Laat ik maar gelijk met de deur in huis vallen: ik heb een hekel aan sport. Niet om te doen, maar om te kijken. De schoonheid van een lichaam in sportieve actie ontgaat mij volledig. Ik begrijp niets van de prestatiedrang om luttele microseconden sneller te willen zijn dan je opponent. Waarom al deze ophef? Wees eerlijk: iedere straathond loopt harder, elke kangoeroe springt verder en elke makreel zwemt sneller.
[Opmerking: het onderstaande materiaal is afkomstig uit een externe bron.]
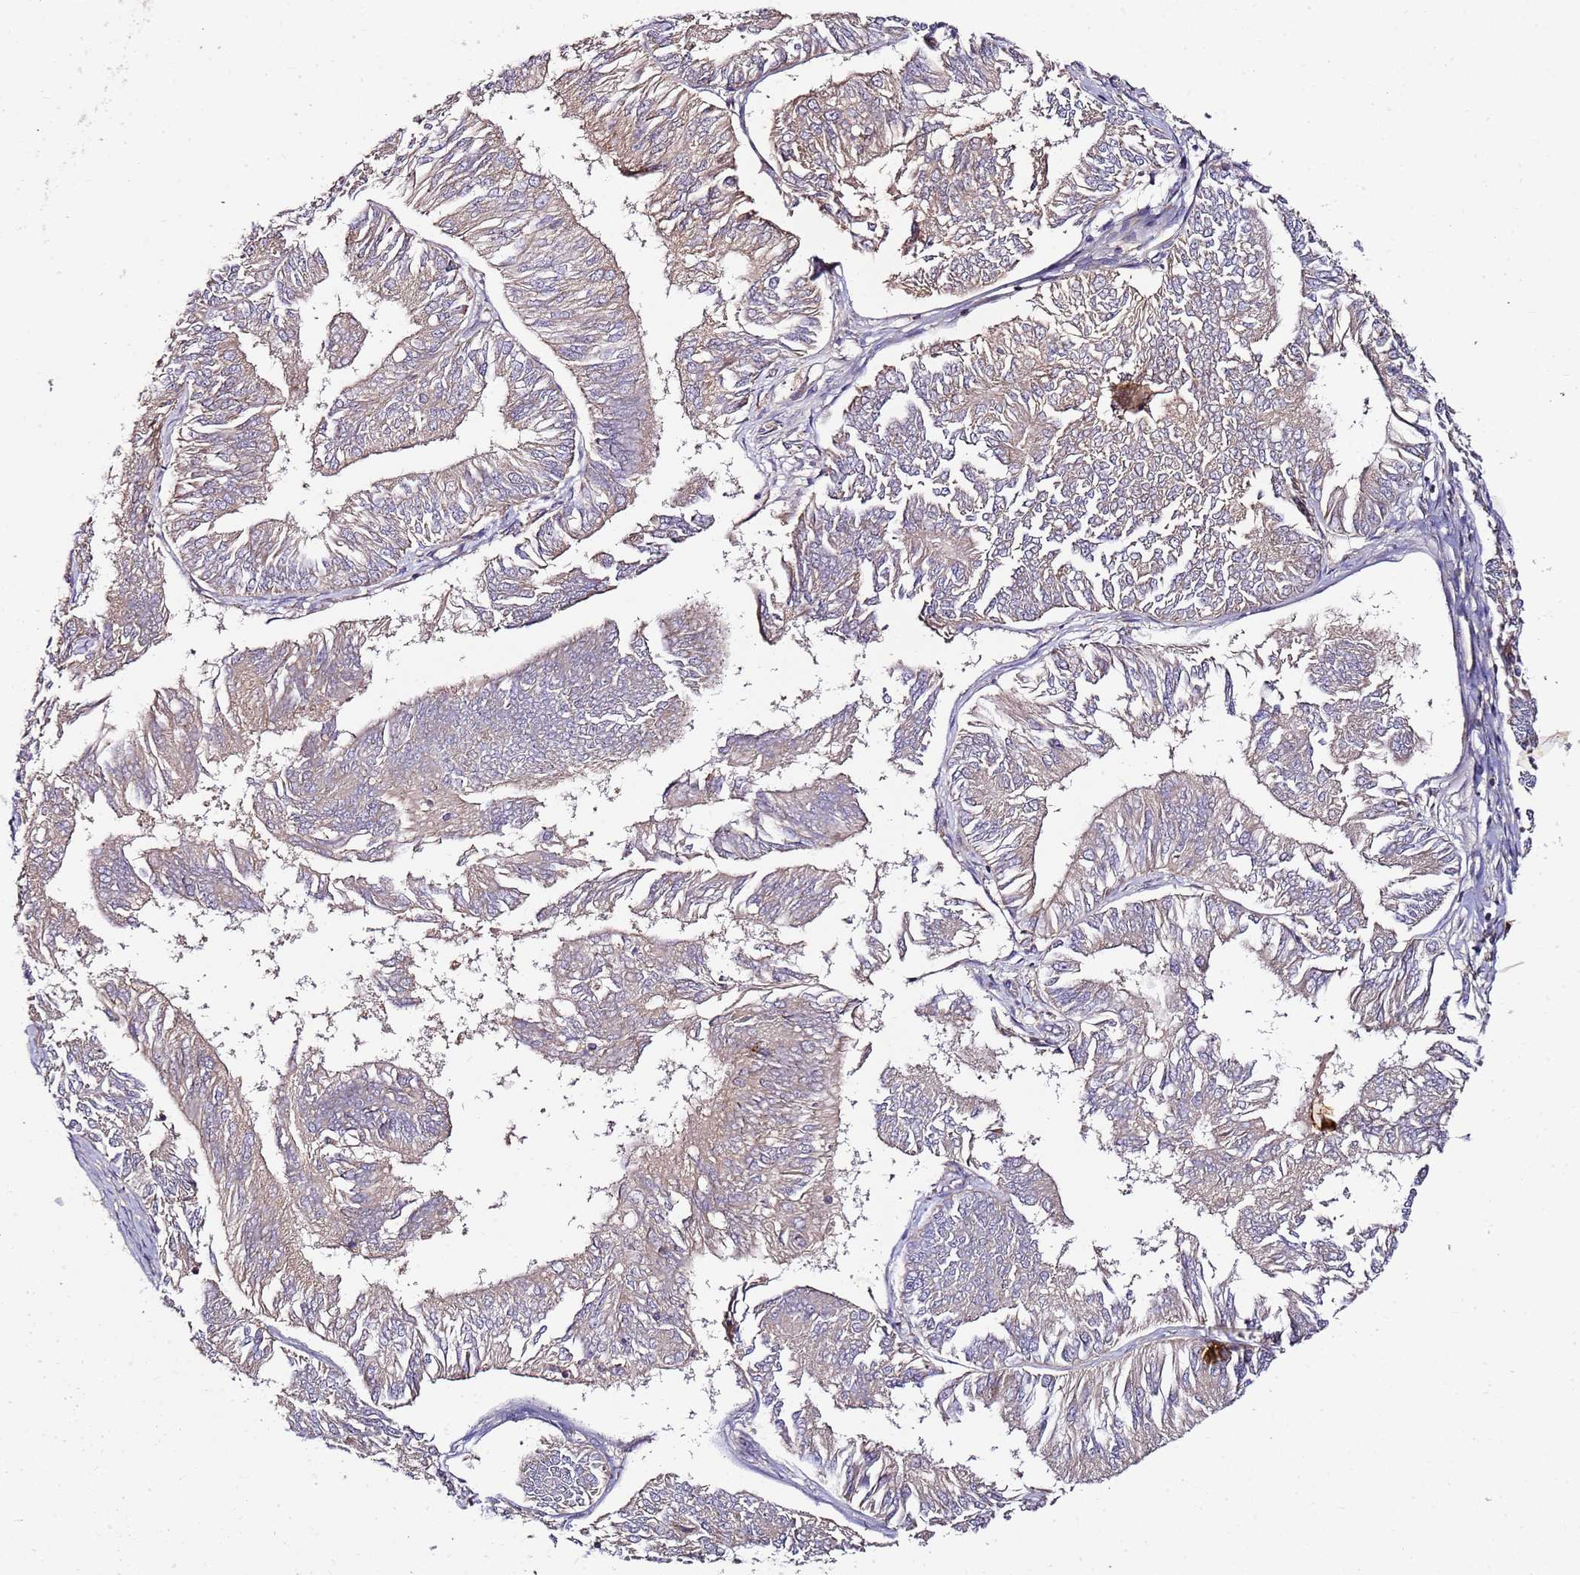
{"staining": {"intensity": "weak", "quantity": "<25%", "location": "cytoplasmic/membranous"}, "tissue": "endometrial cancer", "cell_type": "Tumor cells", "image_type": "cancer", "snomed": [{"axis": "morphology", "description": "Adenocarcinoma, NOS"}, {"axis": "topography", "description": "Endometrium"}], "caption": "A photomicrograph of human adenocarcinoma (endometrial) is negative for staining in tumor cells. (Brightfield microscopy of DAB (3,3'-diaminobenzidine) IHC at high magnification).", "gene": "KRTAP21-3", "patient": {"sex": "female", "age": 58}}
Wat ik al helemaal niet hardop mag zeggen is, dat ik ronduit een aversie heb tegen voetbal. Het bezwete lijf en de stramme kuiten van de spelers, ze kunnen mij niet bekoren. Het koorgezang hi ha hondebliep vind ik esthetisch en ethisch niet verantwoord en een ‘wave’ doe ik liever in mijn eentje. Ik ben onbegrijpende toeschouwer van de euforie die zich van ons meester maakt als ‘we’ gewonnen hebben.
Jeugdtrauma
Wellicht heb ik in Nederland een jeugdtrauma opgelopen omdat het niet als ‘we’ voelde. Ik was altijd blij en opgelucht indien Nederland en Duitsland allebei in de voorrondes werden uitgeschakeld. Gelukkig géén wedstrijd tussen die twee landen. Ik had er alleen maar last van, temeer omdat mensen mij in het verkeer gingen lastig vallen aangezien ik destijds nog met een Duits kenteken reed.
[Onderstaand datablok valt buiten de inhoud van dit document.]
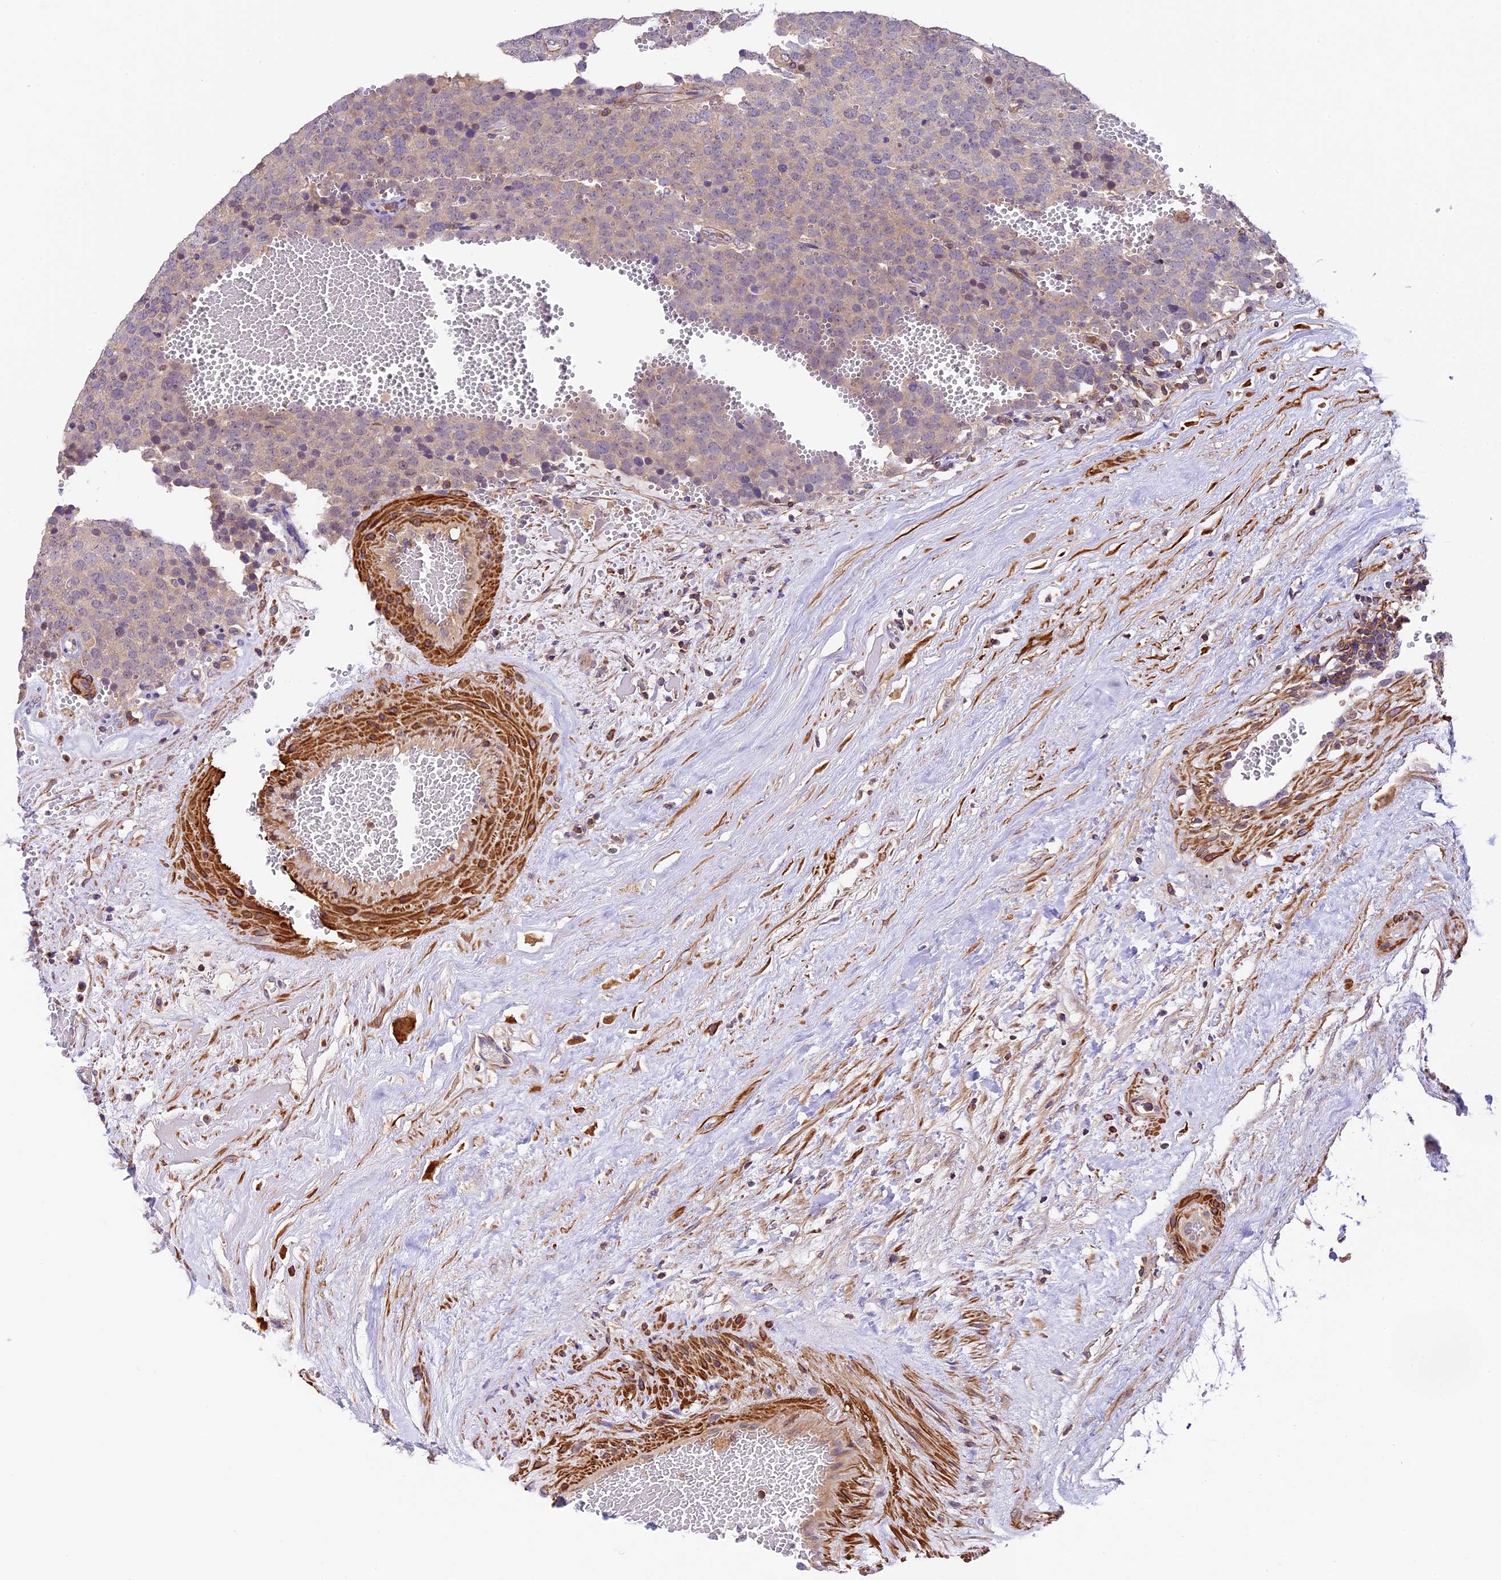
{"staining": {"intensity": "weak", "quantity": "<25%", "location": "cytoplasmic/membranous"}, "tissue": "testis cancer", "cell_type": "Tumor cells", "image_type": "cancer", "snomed": [{"axis": "morphology", "description": "Seminoma, NOS"}, {"axis": "topography", "description": "Testis"}], "caption": "Tumor cells are negative for protein expression in human seminoma (testis).", "gene": "TBC1D1", "patient": {"sex": "male", "age": 71}}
Wellicht heb ik in Nederland een jeugdtrauma opgelopen omdat het niet als ‘we’ voelde. Ik was altijd blij en opgelucht indien Nederland en Duitsland allebei in de voorrondes werden uitgeschakeld. Gelukkig géén wedstrijd tussen die twee landen. Ik had er alleen maar last van, temeer omdat mensen mij in het verkeer gingen lastig vallen aangezien ik destijds nog met een Duits kenteken reed.
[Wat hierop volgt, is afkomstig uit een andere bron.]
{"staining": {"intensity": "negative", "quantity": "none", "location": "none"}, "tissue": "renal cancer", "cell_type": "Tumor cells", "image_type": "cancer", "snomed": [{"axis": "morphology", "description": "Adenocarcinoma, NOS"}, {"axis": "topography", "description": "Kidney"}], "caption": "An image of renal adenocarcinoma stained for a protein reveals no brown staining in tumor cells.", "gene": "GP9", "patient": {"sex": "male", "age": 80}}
Indien mensen me vragen: voor wie ben je nou eigenlijk, voor Duitsland of Nederland heb ik geen moeite om in Duitsland braaf te zeggen dat ik natuurlijk vanzelfsprekend altijd en uitsluitend voor het Duitse team ben. En in Nederland voor het Nederlandse. Alsof het me iets kan schelen.
Sport is moeilijk, ook de Olympische spelen. Indien gehouden in een corrupt of arm land, mag je dan nog zonder schuldgevoel kijken? Of moet je na elke genoten wedstrijd een kleine donatie doen aan Amnestie, ter compensatie?
Brood en spelen
Edoch, brood en spelen, een beproefde combinatie. Sport is passie en emotie.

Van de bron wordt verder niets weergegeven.